The editorial that accompanied John Hersey's "Hiroshima" when it appeared in a 1946 issue of The New Yorker. |
This
coming August will mark the seventieth anniversary of the atomic bombings of
Hiroshima and Nagasaki. The way we choose to memorialize particular historical
events is of course a fraught and complex process (case in point: the recent debates over the meaning and message of the
World Trade Center Memorial).[1] Come August, I’m certain there will be a
profusion of thoughtful commemorative events both both in the US and abroad,
but I’d like to propose a more humble way to memorialize the bombings: read (or
re-read, as the case may be) John Hersey’s Hiroshima.
Hiroshima first appeared as an article in the August 31, 1946 issue of the New Yorker. At the time, the editors
felt so strongly about the story’s narrative power and political import that
they devoted the entire issue to it.[2]
Later that year Knopf published it as a book. Hiroshima follows six survivors from the moments immediately
preceding the bomb’s detonation to one year after. We meet Toshiko Sasaki, a
local factory worker, Kiyoshi Tanimoto, a pastor at the Hiroshima Methodist
Church, Willhelm Kleinsorge, a German Jesuit priest, Masakazu Fujii, a family
doctor, Hatsuyo Nakamura, a widower seamstress, and Terufumi Sasaki, a hospital
physician, as they navigate the confusion wrought by a city that had been
suddenly obliterated in a matter of seconds. Most immediately striking about Hiroshima is its level of detail.
Hersey’s interlocutors recall scenes of human carnage and horror with
remarkable clarity. Hersey’s lucid prose style amplifies the immediacy of the
narrative; it is as though the survivors are recounting their stories directly
to us, with Hersey merely acting as the medium of transmission.
The book was an
immediate bestseller, and its publication is often pointed to as an event that forced
Americans to come to terms with the morality and meaning of atomic bombs. And
indeed, Hiroshima did indeed do the
important work of giving a human face to the realities of nuclear war. Thinking
about the book in the context of broader contemporaneous culture, however, I
wonder if we haven’t overstated the book’s impact. In fact, by continuing to
follow the life of one of Hersey’s informants into the years after the book’s
publication, we can see just how ambivalent Americans remained about their
complicity in the bomb.
Ten years after Hiroshima’s publication, Kiyoshi
Tanimoto, the Methodist pastor whose story Hersey told, was featured as the
subject of an episode of “This is Your Life,” a television show that surprised guests
with figures from their past who had in some way influenced the way their lives
had turned out. In Tanimoto’s episode (which can be viewed here),
we meet his former classmates from theology school, his wife, and a mentor from
his youth, but the climax is his introduction to Captain Robert Lewis. Lewis
was one of the co-pilots of Enola Gay, the plane that dropped the bomb on
Hiroshima. In this moment, Tanimoto is stone-faced and visibly uncomfortable,
saying only a few words to Lewis.
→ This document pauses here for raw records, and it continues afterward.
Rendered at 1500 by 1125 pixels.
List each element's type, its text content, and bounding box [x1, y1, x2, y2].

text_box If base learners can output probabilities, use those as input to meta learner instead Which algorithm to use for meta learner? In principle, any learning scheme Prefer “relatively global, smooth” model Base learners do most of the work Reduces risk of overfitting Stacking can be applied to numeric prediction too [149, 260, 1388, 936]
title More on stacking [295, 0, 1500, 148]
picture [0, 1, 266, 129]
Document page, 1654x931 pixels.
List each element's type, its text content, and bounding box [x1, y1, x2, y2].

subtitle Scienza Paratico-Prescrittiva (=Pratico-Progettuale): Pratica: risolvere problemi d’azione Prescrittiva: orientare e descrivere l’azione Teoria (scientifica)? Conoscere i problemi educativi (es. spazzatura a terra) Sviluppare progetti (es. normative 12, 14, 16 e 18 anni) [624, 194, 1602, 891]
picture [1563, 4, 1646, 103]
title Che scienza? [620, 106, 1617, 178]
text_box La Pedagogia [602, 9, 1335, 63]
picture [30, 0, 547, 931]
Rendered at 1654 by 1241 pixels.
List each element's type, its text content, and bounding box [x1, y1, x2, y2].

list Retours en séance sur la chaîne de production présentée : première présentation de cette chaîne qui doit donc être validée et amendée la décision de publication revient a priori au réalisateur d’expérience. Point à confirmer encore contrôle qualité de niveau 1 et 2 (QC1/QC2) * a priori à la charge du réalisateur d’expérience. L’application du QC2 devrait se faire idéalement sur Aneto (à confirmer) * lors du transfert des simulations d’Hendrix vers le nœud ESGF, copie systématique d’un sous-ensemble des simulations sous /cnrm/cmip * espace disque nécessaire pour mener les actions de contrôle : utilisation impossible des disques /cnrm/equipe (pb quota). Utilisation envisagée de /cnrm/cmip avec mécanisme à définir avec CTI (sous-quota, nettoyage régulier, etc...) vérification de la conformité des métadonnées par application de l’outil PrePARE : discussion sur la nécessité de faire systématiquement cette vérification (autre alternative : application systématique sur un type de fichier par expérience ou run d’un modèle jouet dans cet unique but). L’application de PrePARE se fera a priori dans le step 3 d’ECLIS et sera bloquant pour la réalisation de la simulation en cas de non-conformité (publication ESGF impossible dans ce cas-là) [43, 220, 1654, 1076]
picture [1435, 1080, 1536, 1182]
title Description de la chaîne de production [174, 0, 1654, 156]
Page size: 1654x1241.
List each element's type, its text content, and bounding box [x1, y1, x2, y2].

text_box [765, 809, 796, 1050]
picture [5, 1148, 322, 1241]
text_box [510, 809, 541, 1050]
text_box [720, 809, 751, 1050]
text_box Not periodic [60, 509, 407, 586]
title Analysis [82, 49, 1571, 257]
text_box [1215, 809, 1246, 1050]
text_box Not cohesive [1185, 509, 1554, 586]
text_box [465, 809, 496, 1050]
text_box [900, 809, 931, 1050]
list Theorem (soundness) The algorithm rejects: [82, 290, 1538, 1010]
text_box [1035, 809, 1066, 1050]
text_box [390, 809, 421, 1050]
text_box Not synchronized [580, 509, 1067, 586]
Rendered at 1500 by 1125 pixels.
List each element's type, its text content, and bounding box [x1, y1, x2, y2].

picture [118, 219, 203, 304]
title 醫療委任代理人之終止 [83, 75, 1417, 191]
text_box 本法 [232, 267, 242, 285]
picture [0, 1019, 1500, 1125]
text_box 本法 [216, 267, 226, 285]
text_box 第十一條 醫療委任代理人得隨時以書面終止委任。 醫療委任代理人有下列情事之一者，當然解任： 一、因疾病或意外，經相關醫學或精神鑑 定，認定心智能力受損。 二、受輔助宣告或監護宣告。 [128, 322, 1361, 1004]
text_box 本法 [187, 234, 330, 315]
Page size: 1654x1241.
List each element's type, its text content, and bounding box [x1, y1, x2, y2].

Lewis nervously describes the experience of
receiving the order and dropping the bomb on Hiroshima, explaining that after
the mission was complete, he wrote in his log book: “My God, what have we
done?” Lewis’ appearance is the only point in the show where we see an
expression of remorse. Otherwise, the bombing is described almost as if it had
been a natural disaster: something that had caused death and destruction on an
unfathomable scale, but that no one could have prevented. In its sentimentalizing
of Tanimoto’s life experiences and the reduction of blame to a single pilot,
this “This is Your Life” episode, in my mind, is more emblematic of the state
of American thought on the bomb than Hiroshima.
Taken together, Hiroshima and
“This is Your Life” represent the conflict Americans faced in grappling with
the bomb: a recognition that what had happened had caused profound death and
destruction, but an inability to accept that their citizenship made them in
some way personally complicit in the act.
[2] For those readers looking for a more
explicitly history of science-related book, Susan Lindee’s Suffering Made Real is a good place to start.